____ SUPPLIED RECORDS

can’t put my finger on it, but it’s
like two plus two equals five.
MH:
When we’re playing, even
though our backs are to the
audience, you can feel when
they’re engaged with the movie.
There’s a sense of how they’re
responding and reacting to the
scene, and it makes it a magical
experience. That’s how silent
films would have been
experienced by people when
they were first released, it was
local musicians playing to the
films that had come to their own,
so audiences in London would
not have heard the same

________

WHAT YOU HAVE TO DO: Reproduce the records above, substituting "players" for every occurrence of "musicians" and leaving everything else unchanged.

RESULT FOR THIS EXERCISE:
can’t put my finger on it, but it’s
like two plus two equals five.
MH:
When we’re playing, even
though our backs are to the
audience, you can feel when
they’re engaged with the movie.
There’s a sense of how they’re
responding and reacting to the
scene, and it makes it a magical
experience. That’s how silent
films would have been
experienced by people when
they were first released, it was
local players playing to the
films that had come to their own,
so audiences in London would
not have heard the same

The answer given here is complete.